A recent randomized, double-blind, placebo-controlled study evaluated the efficacy and safety of lurasidone in major depressive disorders having mixed features.75 The study enrolled patients, aged 18-75, meeting DSM-IV-TR criteria for major depressive disorders who presented with two or three protocol-defined manic symptoms on most days for at least 2 weeks prior to the screening. They were randomly assigned to 6 weeks of a double-blind treatment with either lurasidone at 20-60 mg/day (N=109) or placebo (N=100). The primary efficacy endpoint was mean change from baseline to week 6 of the MADRS total score. Lurasidone showed superior efficacy over placebo in mean change from baseline to week 6 in MADRS total score (–20.5 vs. –13.0; p<0.001; effect size of 0.80). In terms of safety, nausea, somnolence, dizziness, akathisia, abdominal discomfort, dry mouth, and Parkinsonism were observed more frequently with lurasidone than with the placebo. The rate of discontinuation due to adverse events was 2.8% in the lurasidone group and 5.0% in the placebo group. It was the first placebo-controlled clinical trial that included patients with major depressive disorders associated with subthreshold hypomanic symptoms (mixed features). Depressive disorders presenting with mixed features are known to have complex courses and be associated with significant morbidity, so the study has both clinical and research significance.

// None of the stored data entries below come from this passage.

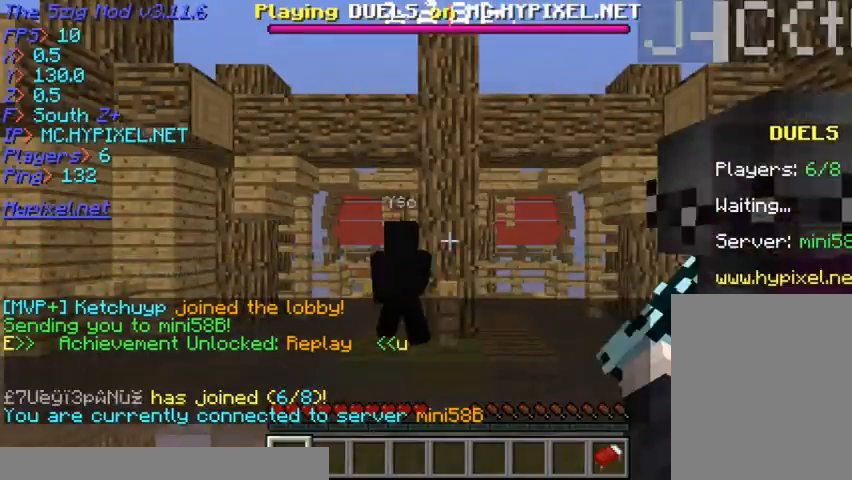
{"keys": ["w"], "mouse": []}
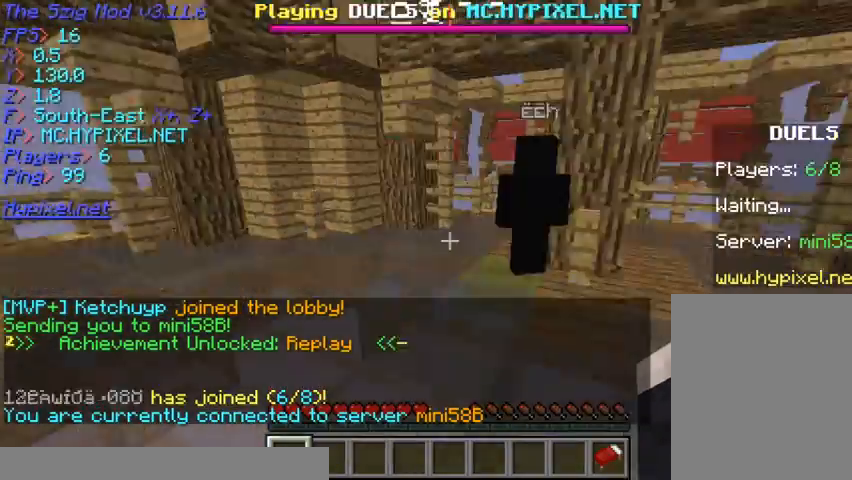
{"keys": ["w"], "mouse": [], "events": []}
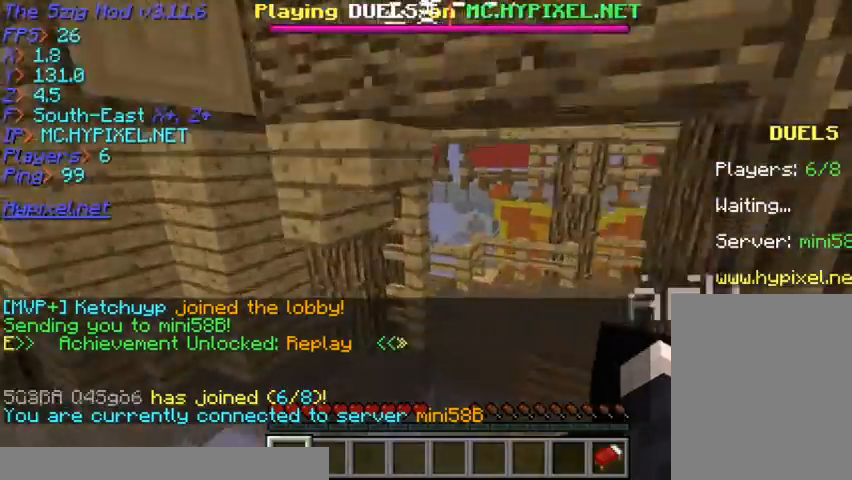
{"keys": ["w"], "mouse": [], "events": []}
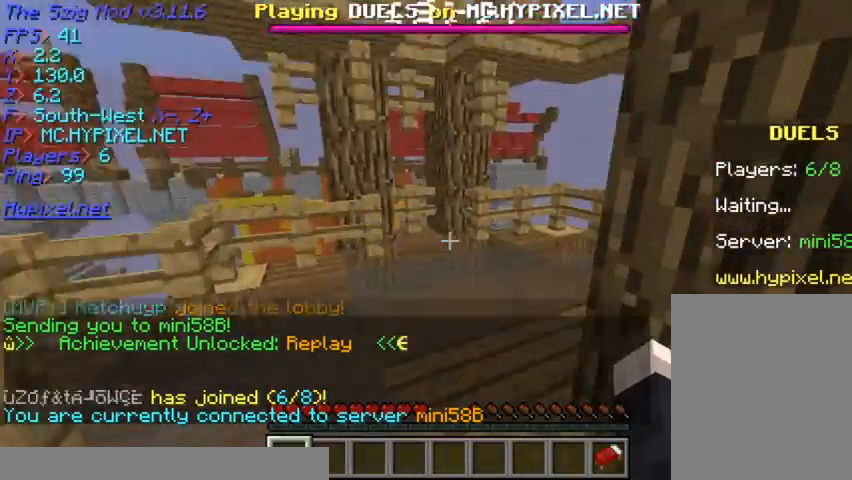
{"keys": ["w"], "mouse": [], "events": []}
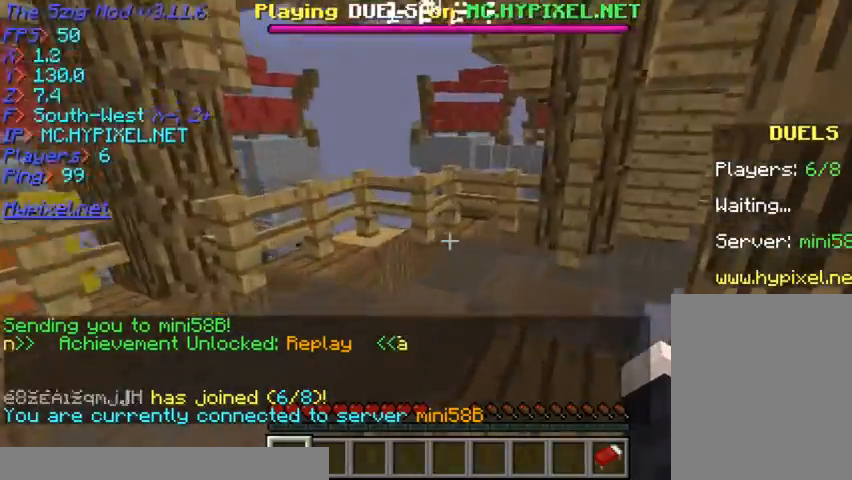
{"keys": ["w"], "mouse": [], "events": []}
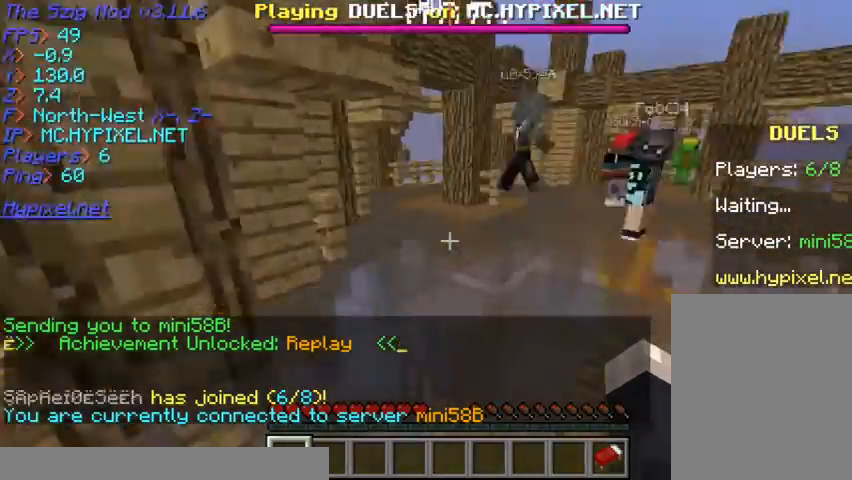
{"keys": ["w"], "mouse": [], "events": []}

A summary of RPCTs of SGAs published after our previous review article other than Brexipraxole is presented in Table 3.
TABLE 3. Randomized, double-blind, placebo-controlled trials of SGAs in major depressive disorder since 2013.
ap<0.05 vs placebo, otherwise not significant.
ARP: aripiprazole, Aug: augmentation, BPI: brief pain inventory short form, EPAM: escitalopram, FIQ: fibromyalgia impact questionnaire, Fix: fixed dosing, Flex: flexible dosing, FM: fibromyalgia, FOX: fluoxetine, GAS: global assessment scale, HAMD-D: 17-item hamilton depression rating scale, LSD: lurasidone, MADRS: montgomery-asberg depression rating scale, Mono: monotherapy, NNT: number needed to treat, OF: olanzapine and fluoxetine combination, PBO: placebo, PHQ: patient health questionnaire, Q-LES-Q-SF: quality of life enjoyment and satisfaction questionnaire short form, QTP: quetiapine, XR: extended release, ZIP: ziprasidone.
DISCUSSION
Increasing evidence has shown that SGAs may provide some benefits for the treatment of MDD (TRD) as either an augmentation or monotherapy. Accordingly, aripiprazole was the first SGA to receive FDA approval as an augmentation agent for the treatment of MDD followed by quetiapine XR and the combined agent of olanzapine plus fluoxetine (Symbiax). Recently, brexpiprazole, a newly developed SGA, was added to the above list by receiving FDA approval in July 2015 for the treatment of MDD as an augmentation to ADT. Besides of numerous post-hoc and open label studies, 8 RPCTs (aripiprazole=2, quetiapine=3, olanzapine=1, ziprasidone=1, and lurasidone=1) have been published since January 2013 illustrating that mounting evidence in utility of diverse SGAs in treating MDD.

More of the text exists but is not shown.